Correlation between the sex bias level in the sex with higher expression and the gene expression level in the opposite sex. In gonadectomized flies (soma, first four panels) only male-biased genes located in the autosomes correlate with the expression level in females: the lower the expression level in females, the higher the difference between males and females. This effect is however minimal compared to gonads (last four panels), where genes linked to the autosomes that express low in females reach the highest male-biased levels. In addition, it can be seen that the effect of the gene expression level in the opposite sex over the sex bias level is insignificant for genes bound (dots) and unbound by the DCC (open squares). Blue dots male-biased genes. Red dots female-biased genes. Black lines correspond to the fitted functions (Color figure online)

Discussion

Our analyses indicate that male-biased genes are expressed higher in regions bound by the DCC than in unbound regions and in autosomes in somatic tissues (where DC takes place). This observation is incompatible with the hypothesis that DC and other chromatin remodeling proteins impede the upregulation of gene expression (Vicoso and Charlesworth 2009; Bachtrog et al. 2010). Is there any evidence supporting the hypothesis that chromatin remodeling complexes interacting with the DCC impede the upregulation of gene expression in males? Some chromatin remodeling proteins, such as ISWI, the ATAC complex, and SU(VAR)3-7, do certainly have specific roles in the X chromosomes or even interact genetically with DC (Corona et al. 2007; Carré et al. 2008; Spierer et al. 2008; Sala et al. 2011). If these proteins impeded upregulation of dosage compensated genes, we would expect dosage compensated genes to be upregulated in null flies for iswi, atac of su(var)3-7. However, mutations in these genes do not upregulate X-linked genes or even cause a generalized misregulation of the X-linked genes. Therefore, to our knowledge, there is no evidence to suggest that these proteins impede upregulation of X-linked genes in males (Bachtrog et al. 2010).

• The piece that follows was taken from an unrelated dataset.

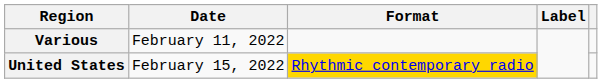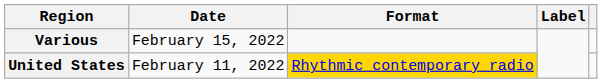Various | Date: February 11, 2022 -> February 15, 2022
United States | Date: February 15, 2022 -> February 11, 2022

Chromatin modifications associated with DC and open chromatin structure still persist in females (Jin et al. 2000; Kind et al. 2008; Zhang and Oliver 2010; Sala et al. 2011; Brown and Bachtrog 2014). One important consequence that comes out from this feature is that silencing or downregulating gene expression may be a harder task for X-linked genes in females than for autosomal genes (Zhang and Oliver 2010). Consistently, autosomal testis-biased genes, as well as other autosomal tissue-specific genes, are enriched with repressors of gene expression in other tissues, while in the case of the X-linked genes, this trend is reduced or reversed in favor of activators of gene expression (Mikhaylova and Nurminsky 2011). In other words, because of DC, the X chromosome most likely provides an inadequate environment for genes that need repression in some tissues or females (Zhang and Oliver 2010; Mikhaylova and Nurminsky 2011). This simple model may explain why high male bias levels mainly occur on the autosomes or far from DCC (Bachtrog et al. 2010), where gene expression can be easily downregulated in females. This pattern is especially strong for testis-biased genes (Fig. 4), because testis represents the largest group of tissue-specific genes in Drosophila (Chintapalli et al. 2007) and it might extend to non-coding genes as well (Gao et al. 2014).